• The task
The part to set down runs from the first line of the data below through the line with "40: (263, 184)", inclusive; write it exactly and leave out the pictures.

━━━━━ Available data ━━━━━

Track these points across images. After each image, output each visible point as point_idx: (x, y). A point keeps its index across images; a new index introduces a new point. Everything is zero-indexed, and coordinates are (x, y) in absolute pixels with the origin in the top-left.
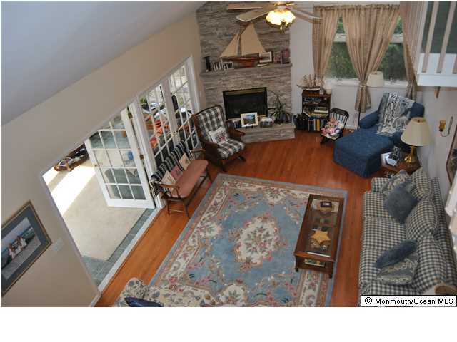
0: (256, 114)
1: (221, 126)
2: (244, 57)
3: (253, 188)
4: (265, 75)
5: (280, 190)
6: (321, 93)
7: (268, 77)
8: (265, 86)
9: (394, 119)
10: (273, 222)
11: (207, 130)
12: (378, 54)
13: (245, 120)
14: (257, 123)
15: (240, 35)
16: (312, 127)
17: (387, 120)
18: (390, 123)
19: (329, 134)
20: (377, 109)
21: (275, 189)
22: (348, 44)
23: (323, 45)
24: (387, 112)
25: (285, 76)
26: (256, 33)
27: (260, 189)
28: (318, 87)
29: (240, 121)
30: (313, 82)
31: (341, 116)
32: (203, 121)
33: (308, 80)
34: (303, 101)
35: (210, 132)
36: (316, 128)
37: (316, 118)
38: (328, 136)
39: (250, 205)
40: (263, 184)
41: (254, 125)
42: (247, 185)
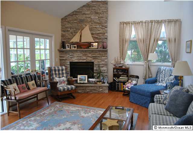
0: (86, 76)
1: (64, 76)
2: (82, 43)
3: (74, 109)
4: (93, 55)
5: (91, 110)
6: (123, 67)
7: (94, 56)
8: (93, 61)
9: (166, 79)
10: (79, 126)
11: (54, 76)
12: (153, 45)
13: (80, 79)
14: (86, 82)
15: (81, 31)
16: (118, 88)
17: (162, 80)
18: (164, 82)
19: (127, 87)
20: (155, 76)
21: (88, 110)
22: (138, 41)
23: (124, 42)
24: (161, 76)
25: (104, 56)
26: (90, 33)
27: (78, 109)
28: (122, 64)
29: (77, 80)
30: (119, 61)
31: (135, 79)
32: (53, 70)
33: (117, 60)
34: (114, 72)
35: (56, 78)
36: (121, 89)
37: (121, 82)
38: (127, 89)
39: (67, 116)
40: (81, 108)
41: (85, 82)
42: (71, 107)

━━━━━

• Expected output
Track these points across images. After each image, output each visible point as point_idx: (x, y). A point keeps its index across images; a new index introduces a new point. Everything is zero-indexed, and coordinates are (x, y) in absolute pixels with the origin in the top-left.
0: (256, 114)
1: (221, 126)
2: (244, 57)
3: (253, 188)
4: (265, 75)
5: (280, 190)
6: (321, 93)
7: (268, 77)
8: (265, 86)
9: (394, 119)
10: (273, 222)
11: (207, 130)
12: (378, 54)
13: (245, 120)
14: (257, 123)
15: (240, 35)
16: (312, 127)
17: (387, 120)
18: (390, 123)
19: (329, 134)
20: (377, 109)
21: (275, 189)
22: (348, 44)
23: (323, 45)
24: (387, 112)
25: (285, 76)
26: (256, 33)
27: (260, 189)
28: (318, 87)
29: (240, 121)
30: (313, 82)
31: (341, 116)
32: (203, 121)
33: (308, 80)
34: (303, 101)
35: (210, 132)
36: (316, 128)
37: (316, 118)
38: (328, 136)
39: (250, 205)
40: (263, 184)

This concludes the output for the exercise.